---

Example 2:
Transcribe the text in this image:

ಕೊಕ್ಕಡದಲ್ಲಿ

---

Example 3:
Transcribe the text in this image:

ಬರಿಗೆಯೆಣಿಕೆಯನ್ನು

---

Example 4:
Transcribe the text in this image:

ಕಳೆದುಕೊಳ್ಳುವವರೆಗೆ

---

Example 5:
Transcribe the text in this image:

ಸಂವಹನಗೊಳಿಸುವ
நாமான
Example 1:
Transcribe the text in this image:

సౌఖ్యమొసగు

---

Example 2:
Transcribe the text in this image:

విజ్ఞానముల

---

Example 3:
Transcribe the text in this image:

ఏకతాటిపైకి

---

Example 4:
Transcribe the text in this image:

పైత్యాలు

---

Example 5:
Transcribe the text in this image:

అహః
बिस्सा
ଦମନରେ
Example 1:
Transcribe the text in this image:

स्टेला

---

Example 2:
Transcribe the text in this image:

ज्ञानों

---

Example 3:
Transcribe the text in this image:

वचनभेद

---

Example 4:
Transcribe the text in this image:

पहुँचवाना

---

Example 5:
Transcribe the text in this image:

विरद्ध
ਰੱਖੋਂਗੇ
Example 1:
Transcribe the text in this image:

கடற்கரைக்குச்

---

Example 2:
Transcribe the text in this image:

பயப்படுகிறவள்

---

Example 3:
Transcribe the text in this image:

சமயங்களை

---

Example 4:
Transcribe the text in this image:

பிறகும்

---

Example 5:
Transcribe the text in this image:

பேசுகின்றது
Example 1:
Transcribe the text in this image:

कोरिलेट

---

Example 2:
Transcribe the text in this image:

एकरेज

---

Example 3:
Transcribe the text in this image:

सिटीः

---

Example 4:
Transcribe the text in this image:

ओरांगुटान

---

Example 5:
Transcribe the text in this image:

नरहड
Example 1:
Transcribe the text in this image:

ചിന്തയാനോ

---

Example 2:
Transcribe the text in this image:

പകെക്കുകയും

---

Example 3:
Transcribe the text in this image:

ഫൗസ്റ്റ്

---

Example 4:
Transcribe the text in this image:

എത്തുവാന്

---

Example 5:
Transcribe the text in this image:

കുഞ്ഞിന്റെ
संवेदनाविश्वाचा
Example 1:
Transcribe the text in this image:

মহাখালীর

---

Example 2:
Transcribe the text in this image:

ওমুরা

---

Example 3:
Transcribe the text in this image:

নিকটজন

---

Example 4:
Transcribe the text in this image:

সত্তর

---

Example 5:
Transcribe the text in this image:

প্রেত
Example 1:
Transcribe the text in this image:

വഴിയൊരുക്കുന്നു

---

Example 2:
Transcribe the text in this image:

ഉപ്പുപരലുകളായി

--------

Task details> Please restate the data word for word, every record included.

Result below>
---

Example 2:
Transcribe the text in this image:

ಕೊಕ್ಕಡದಲ್ಲಿ

---

Example 3:
Transcribe the text in this image:

ಬರಿಗೆಯೆಣಿಕೆಯನ್ನು

---

Example 4:
Transcribe the text in this image:

ಕಳೆದುಕೊಳ್ಳುವವರೆಗೆ

---

Example 5:
Transcribe the text in this image:

ಸಂವಹನಗೊಳಿಸುವ
நாமான
Example 1:
Transcribe the text in this image:

సౌఖ్యమొసగు

---

Example 2:
Transcribe the text in this image:

విజ్ఞానముల

---

Example 3:
Transcribe the text in this image:

ఏకతాటిపైకి

---

Example 4:
Transcribe the text in this image:

పైత్యాలు

---

Example 5:
Transcribe the text in this image:

అహః
बिस्सा
ଦମନରେ
Example 1:
Transcribe the text in this image:

स्टेला

---

Example 2:
Transcribe the text in this image:

ज्ञानों

---

Example 3:
Transcribe the text in this image:

वचनभेद

---

Example 4:
Transcribe the text in this image:

पहुँचवाना

---

Example 5:
Transcribe the text in this image:

विरद्ध
ਰੱਖੋਂਗੇ
Example 1:
Transcribe the text in this image:

கடற்கரைக்குச்

---

Example 2:
Transcribe the text in this image:

பயப்படுகிறவள்

---

Example 3:
Transcribe the text in this image:

சமயங்களை

---

Example 4:
Transcribe the text in this image:

பிறகும்

---

Example 5:
Transcribe the text in this image:

பேசுகின்றது
Example 1:
Transcribe the text in this image:

कोरिलेट

---

Example 2:
Transcribe the text in this image:

एकरेज

---

Example 3:
Transcribe the text in this image:

सिटीः

---

Example 4:
Transcribe the text in this image:

ओरांगुटान

---

Example 5:
Transcribe the text in this image:

नरहड
Example 1:
Transcribe the text in this image:

ചിന്തയാനോ

---

Example 2:
Transcribe the text in this image:

പകെക്കുകയും

---

Example 3:
Transcribe the text in this image:

ഫൗസ്റ്റ്

---

Example 4:
Transcribe the text in this image:

എത്തുവാന്

---

Example 5:
Transcribe the text in this image:

കുഞ്ഞിന്റെ
संवेदनाविश्वाचा
Example 1:
Transcribe the text in this image:

মহাখালীর

---

Example 2:
Transcribe the text in this image:

ওমুরা

---

Example 3:
Transcribe the text in this image:

নিকটজন

---

Example 4:
Transcribe the text in this image:

সত্তর

---

Example 5:
Transcribe the text in this image:

প্রেত
Example 1:
Transcribe the text in this image:

വഴിയൊരുക്കുന്നു

---

Example 2:
Transcribe the text in this image:

ഉപ്പുപരലുകളായി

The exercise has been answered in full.